--- START ---

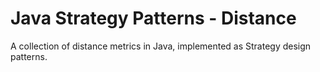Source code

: # Java Strategy Patterns - Distance

A collection of distance metrics in Java, implemented as Strategy design patterns.
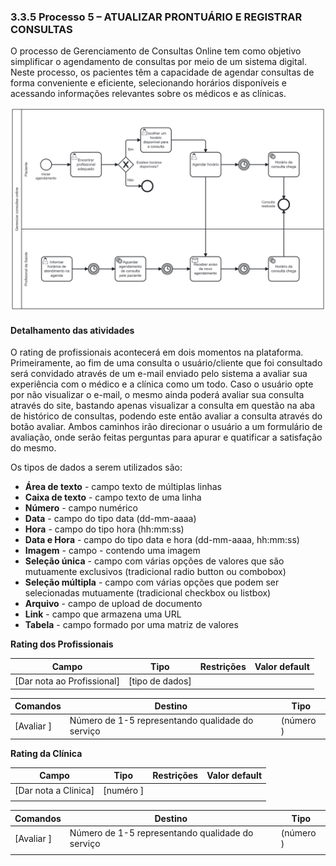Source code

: ### 3.3.5 Processo 5 – ATUALIZAR PRONTUÁRIO E REGISTRAR CONSULTAS

O processo de Gerenciamento de Consultas Online tem como objetivo simplificar o agendamento de consultas por meio de um sistema digital. Neste processo, os pacientes têm a capacidade de agendar consultas de forma conveniente e eficiente, selecionando horários disponíveis e acessando informações relevantes sobre os médicos e as clínicas. 


![Exemplo de um Modelo BPMN do PROCESSO 5](images/processo_5_atualizar_prontuario_e_registrar_consultas.png "Modelo BPMN do Processo 5.")


#### Detalhamento das atividades

O rating de profissionais acontecerá em dois momentos na plataforma. Primeiramente, ao fim de uma consulta o usuário/cliente que foi consultado será convidado através de um e-mail enviado pelo sistema a avaliar sua experiência com o médico e a clínica como um todo. Caso o usuário opte por não visualizar o e-mail, o mesmo ainda poderá avaliar sua consulta através do site, bastando apenas visualizar a consulta em questão na aba de histórico de consultas, podendo este então avaliar a consulta através do botão avaliar. Ambos caminhos irão direcionar o usuário a um formulário de avaliação, onde serão feitas perguntas para apurar e quatificar a satisfação do mesmo.

Os tipos de dados a serem utilizados são:

* **Área de texto** - campo texto de múltiplas linhas
* **Caixa de texto** - campo texto de uma linha
* **Número** - campo numérico
* **Data** - campo do tipo data (dd-mm-aaaa)
* **Hora** - campo do tipo hora (hh:mm:ss)
* **Data e Hora** - campo do tipo data e hora (dd-mm-aaaa, hh:mm:ss)
* **Imagem** - campo - contendo uma imagem
* **Seleção única** - campo com várias opções de valores que são mutuamente exclusivos (tradicional radio button ou combobox)
* **Seleção múltipla** - campo com várias opções que podem ser selecionadas mutuamente (tradicional checkbox ou listbox)
* **Arquivo** - campo de upload de documento
* **Link** - campo que armazena uma URL
* **Tabela** - campo formado por uma matriz de valores

**Rating dos Profissionais**

| **Campo**       | **Tipo**         | **Restrições** | **Valor default** |
| ---             | ---              | ---            | ---               |
| [Dar nota ao Profissional] | [tipo de dados]  |                |                   |


| **Comandos**         |  **Destino**                   | **Tipo** |
| ---                  | ---                            | ---               |
| [Avaliar ] | Número de 1-5 representando qualidade do serviço  | (número  ) |


**Rating da Clínica**

| **Campo**       | **Tipo**         | **Restrições** | **Valor default** |
| ---             | ---              | ---            | ---               |
| [Dar nota a Clinica] | [numéro ]  |                |                   |
|                 |                  |                |                   |

| **Comandos**         |  **Destino**                   | **Tipo**          |
| ---                  | ---                            | ---               |
| [Avaliar ] | Número de 1-5 representando qualidade do serviço  | (número ) |
|                      |                                |                   |
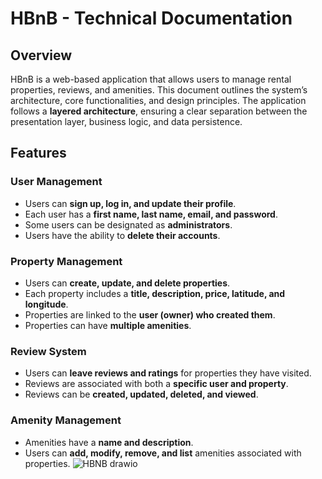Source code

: 
# HBnB - Technical Documentation

## Overview  
HBnB is a web-based application that allows users to manage rental properties, reviews, and amenities. This document outlines the system’s architecture, core functionalities, and design principles. The application follows a **layered architecture**, ensuring a clear separation between the presentation layer, business logic, and data persistence.  

## Features  

### **User Management**  
- Users can **sign up, log in, and update their profile**.  
- Each user has a **first name, last name, email, and password**.  
- Some users can be designated as **administrators**.  
- Users have the ability to **delete their accounts**.  

### **Property Management**  
- Users can **create, update, and delete properties**.  
- Each property includes a **title, description, price, latitude, and longitude**.  
- Properties are linked to the **user (owner) who created them**.  
- Properties can have **multiple amenities**.  

### **Review System**  
- Users can **leave reviews and ratings** for properties they have visited.  
- Reviews are associated with both a **specific user and property**.  
- Reviews can be **created, updated, deleted, and viewed**.  

### **Amenity Management**  
- Amenities have a **name and description**.  
- Users can **add, modify, remove, and list** amenities associated with properties. 
![HBNB drawio](https://github.com/user-attachments/assets/9e723aea-567c-46b8-a5bd-68c45d3ead3c)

--- END ---

▶ [Exercise requirements]
Transcribe the full listing above line for line, leaving out the pictures.

▶ [Task solution]
Source code

: # Java Strategy Patterns - Distance

A collection of distance metrics in Java, implemented as Strategy design patterns.
Source code

: ### 3.3.5 Processo 5 – ATUALIZAR PRONTUÁRIO E REGISTRAR CONSULTAS

O processo de Gerenciamento de Consultas Online tem como objetivo simplificar o agendamento de consultas por meio de um sistema digital. Neste processo, os pacientes têm a capacidade de agendar consultas de forma conveniente e eficiente, selecionando horários disponíveis e acessando informações relevantes sobre os médicos e as clínicas. 


![Exemplo de um Modelo BPMN do PROCESSO 5](images/processo_5_atualizar_prontuario_e_registrar_consultas.png "Modelo BPMN do Processo 5.")


#### Detalhamento das atividades

O rating de profissionais acontecerá em dois momentos na plataforma. Primeiramente, ao fim de uma consulta o usuário/cliente que foi consultado será convidado através de um e-mail enviado pelo sistema a avaliar sua experiência com o médico e a clínica como um todo. Caso o usuário opte por não visualizar o e-mail, o mesmo ainda poderá avaliar sua consulta através do site, bastando apenas visualizar a consulta em questão na aba de histórico de consultas, podendo este então avaliar a consulta através do botão avaliar. Ambos caminhos irão direcionar o usuário a um formulário de avaliação, onde serão feitas perguntas para apurar e quatificar a satisfação do mesmo.

Os tipos de dados a serem utilizados são:

* **Área de texto** - campo texto de múltiplas linhas
* **Caixa de texto** - campo texto de uma linha
* **Número** - campo numérico
* **Data** - campo do tipo data (dd-mm-aaaa)
* **Hora** - campo do tipo hora (hh:mm:ss)
* **Data e Hora** - campo do tipo data e hora (dd-mm-aaaa, hh:mm:ss)
* **Imagem** - campo - contendo uma imagem
* **Seleção única** - campo com várias opções de valores que são mutuamente exclusivos (tradicional radio button ou combobox)
* **Seleção múltipla** - campo com várias opções que podem ser selecionadas mutuamente (tradicional checkbox ou listbox)
* **Arquivo** - campo de upload de documento
* **Link** - campo que armazena uma URL
* **Tabela** - campo formado por uma matriz de valores

**Rating dos Profissionais**

| **Campo**       | **Tipo**         | **Restrições** | **Valor default** |
| ---             | ---              | ---            | ---               |
| [Dar nota ao Profissional] | [tipo de dados]  |                |                   |


| **Comandos**         |  **Destino**                   | **Tipo** |
| ---                  | ---                            | ---               |
| [Avaliar ] | Número de 1-5 representando qualidade do serviço  | (número  ) |


**Rating da Clínica**

| **Campo**       | **Tipo**         | **Restrições** | **Valor default** |
| ---             | ---              | ---            | ---               |
| [Dar nota a Clinica] | [numéro ]  |                |                   |
|                 |                  |                |                   |

| **Comandos**         |  **Destino**                   | **Tipo**          |
| ---                  | ---                            | ---               |
| [Avaliar ] | Número de 1-5 representando qualidade do serviço  | (número ) |
|                      |                                |                   |
Source code

: 
# HBnB - Technical Documentation

## Overview  
HBnB is a web-based application that allows users to manage rental properties, reviews, and amenities. This document outlines the system’s architecture, core functionalities, and design principles. The application follows a **layered architecture**, ensuring a clear separation between the presentation layer, business logic, and data persistence.  

## Features  

### **User Management**  
- Users can **sign up, log in, and update their profile**.  
- Each user has a **first name, last name, email, and password**.  
- Some users can be designated as **administrators**.  
- Users have the ability to **delete their accounts**.  

### **Property Management**  
- Users can **create, update, and delete properties**.  
- Each property includes a **title, description, price, latitude, and longitude**.  
- Properties are linked to the **user (owner) who created them**.  
- Properties can have **multiple amenities**.  

### **Review System**  
- Users can **leave reviews and ratings** for properties they have visited.  
- Reviews are associated with both a **specific user and property**.  
- Reviews can be **created, updated, deleted, and viewed**.  

### **Amenity Management**  
- Amenities have a **name and description**.  
- Users can **add, modify, remove, and list** amenities associated with properties. 
![HBNB drawio](https://github.com/user-attachments/assets/9e723aea-567c-46b8-a5bd-68c45d3ead3c)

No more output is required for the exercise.